EXERCISE OBJECTIVE: Produce a faithful copy of every record below, without the pictures.

DATASET ENTRIES:
···

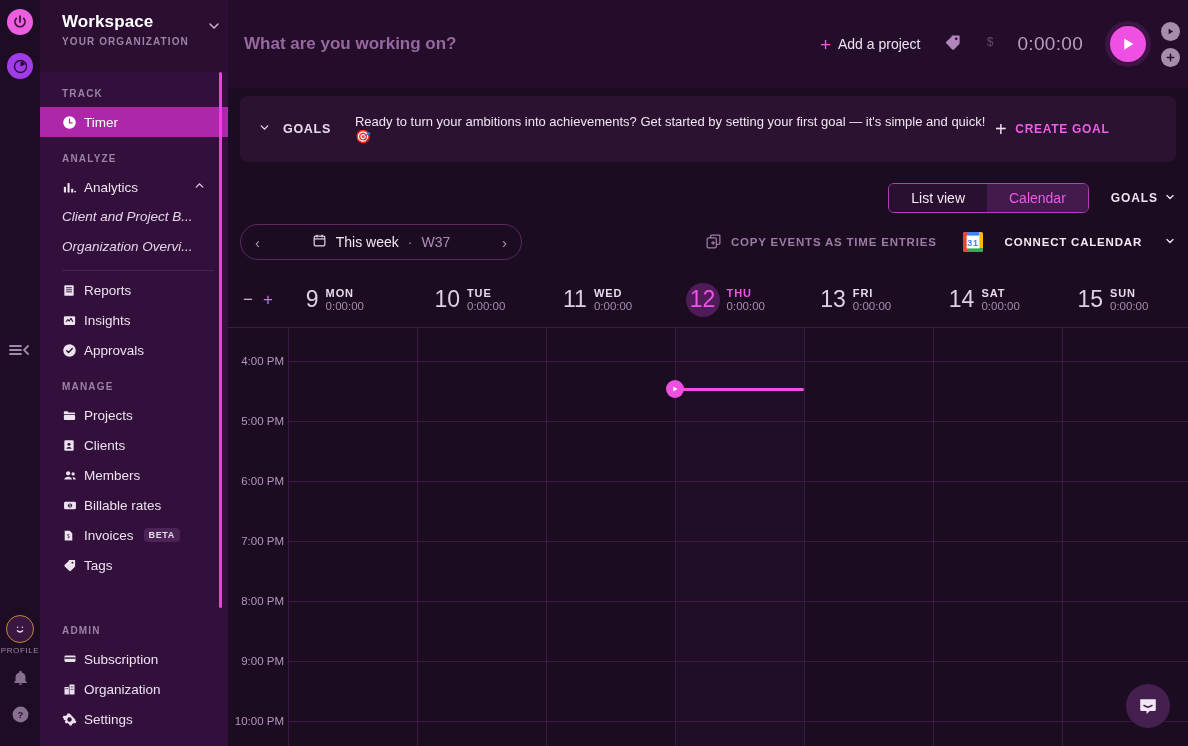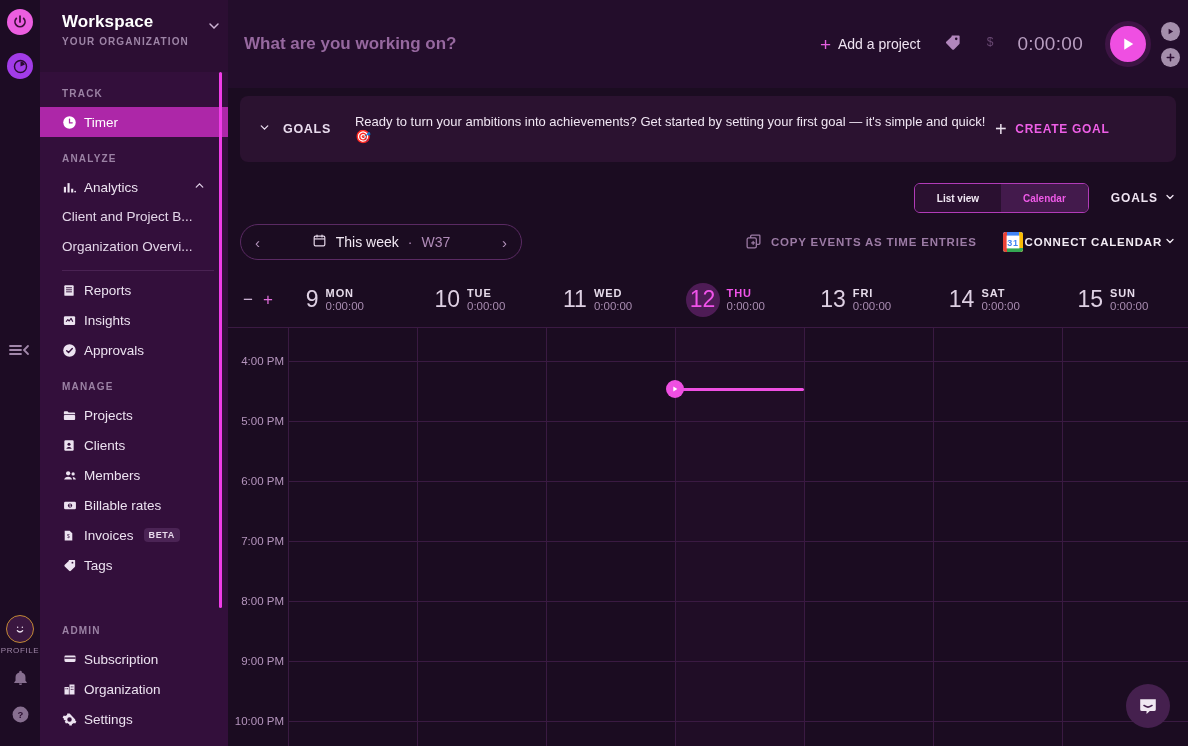--- a/index.html
+++ b/index.html
@@ -79,20 +79,21 @@
     padding-left: 22px; cursor: pointer; color: #ece2f0;
     font-size: 13.5px; position: relative;
   }
   .nav-item .ic { width: 22px; display: inline-flex; align-items: center; }
   .nav-item.active { background: #ad27a8; color: #fff; }
   .nav-sub {
     display: block; padding-left: 22px; height: 30px; line-height: 30px;
     font-size: 13.5px; color: #e3d5e8; cursor: pointer;
     white-space: nowrap; overflow: hidden; text-overflow: ellipsis;
     width: 180px;
+    font-style: italic;
   }
   .nav-divider {
     height: 1px; background: #4a2253; margin: 8px 14px 4px 22px;
   }
   .beta {
     font-size: 9px; font-weight: bold; letter-spacing: .6px;
     background: #4b2455; color: #e8dbec; border-radius: 4px;
     padding: 2px 5px; margin-left: 10px;
   }
   #admin-block {
@@ -165,21 +166,21 @@
   #viewrow {
     display: flex; align-items: center; justify-content: flex-end;
     padding: 18px 12px 0 12px; height: 54px;
   }
   #seg {
     display: flex; border: 1px solid #b13bb8; border-radius: 6px;
     overflow: hidden; height: 30px;
   }
   .seg-btn {
     padding: 12px 22px; display: flex; align-items: center; cursor: pointer;
-    font-size: 10px; font-weight: bold; background: #2a1030; color: #f2e9f4;
+    font-size: 14px; font-weight: normal; background: #2a1030; color: #f2e9f4;
   }
   .seg-btn.active { background: #431a4c; color: #ef5ae8; }
   #view-menu {
     margin-left: 22px; display: flex; align-items: center; gap: 6px;
     cursor: pointer; font-size: 12px; font-weight: bold;
     letter-spacing: .9px; color: #efe4f2;
   }
 
   #daterow {
     display: flex; align-items: center; padding: 0 12px; height: 52px;
@@ -197,21 +198,21 @@
   .nav-arrow { color: #b494bc; font-size: 15px; cursor: pointer; }
   #daterow-right {
     margin-left: auto; display: flex; align-items: center;
   }
   #copy-events {
     display: flex; align-items: center; gap: 9px; cursor: pointer;
     font-size: 11.5px; font-weight: bold; letter-spacing: .8px;
     color: #9c7ba5; margin-right: 26px;
   }
   #connect-cal {
-    display: flex; align-items: center; gap: 2px; cursor: pointer;
+    display: flex; align-items: center; gap: 22px; cursor: pointer;
     font-size: 11.5px; font-weight: bold; letter-spacing: .8px; color: #f3ecf5; text-align: right;
   }
   #gcal-icon {
     width: 20px; height: 20px; border-radius: 3px; overflow: hidden;
     position: relative; background: #fff;
   }
 
   
   #cal { position: absolute; left: 0; top: 184px; width: 960px; bottom: 0; }
   #cal-head {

···

SOLUTION FOR THIS PROBLEM:
--- a/index.html
+++ b/index.html
@@ -79,20 +79,21 @@
     padding-left: 22px; cursor: pointer; color: #ece2f0;
     font-size: 13.5px; position: relative;
   }
   .nav-item .ic { width: 22px; display: inline-flex; align-items: center; }
   .nav-item.active { background: #ad27a8; color: #fff; }
   .nav-sub {
     display: block; padding-left: 22px; height: 30px; line-height: 30px;
     font-size: 13.5px; color: #e3d5e8; cursor: pointer;
     white-space: nowrap; overflow: hidden; text-overflow: ellipsis;
     width: 180px;
+    font-style: italic;
   }
   .nav-divider {
     height: 1px; background: #4a2253; margin: 8px 14px 4px 22px;
   }
   .beta {
     font-size: 9px; font-weight: bold; letter-spacing: .6px;
     background: #4b2455; color: #e8dbec; border-radius: 4px;
     padding: 2px 5px; margin-left: 10px;
   }
   #admin-block {
@@ -165,21 +166,21 @@
   #viewrow {
     display: flex; align-items: center; justify-content: flex-end;
     padding: 18px 12px 0 12px; height: 54px;
   }
   #seg {
     display: flex; border: 1px solid #b13bb8; border-radius: 6px;
     overflow: hidden; height: 30px;
   }
   .seg-btn {
     padding: 12px 22px; display: flex; align-items: center; cursor: pointer;
-    font-size: 10px; font-weight: bold; background: #2a1030; color: #f2e9f4;
+    font-size: 14px; font-weight: normal; background: #2a1030; color: #f2e9f4;
   }
   .seg-btn.active { background: #431a4c; color: #ef5ae8; }
   #view-menu {
     margin-left: 22px; display: flex; align-items: center; gap: 6px;
     cursor: pointer; font-size: 12px; font-weight: bold;
     letter-spacing: .9px; color: #efe4f2;
   }
 
   #daterow {
     display: flex; align-items: center; padding: 0 12px; height: 52px;
@@ -197,21 +198,21 @@
   .nav-arrow { color: #b494bc; font-size: 15px; cursor: pointer; }
   #daterow-right {
     margin-left: auto; display: flex; align-items: center;
   }
   #copy-events {
     display: flex; align-items: center; gap: 9px; cursor: pointer;
     font-size: 11.5px; font-weight: bold; letter-spacing: .8px;
     color: #9c7ba5; margin-right: 26px;
   }
   #connect-cal {
-    display: flex; align-items: center; gap: 2px; cursor: pointer;
+    display: flex; align-items: center; gap: 22px; cursor: pointer;
     font-size: 11.5px; font-weight: bold; letter-spacing: .8px; color: #f3ecf5; text-align: right;
   }
   #gcal-icon {
     width: 20px; height: 20px; border-radius: 3px; overflow: hidden;
     position: relative; background: #fff;
   }
 
   
   #cal { position: absolute; left: 0; top: 184px; width: 960px; bottom: 0; }
   #cal-head {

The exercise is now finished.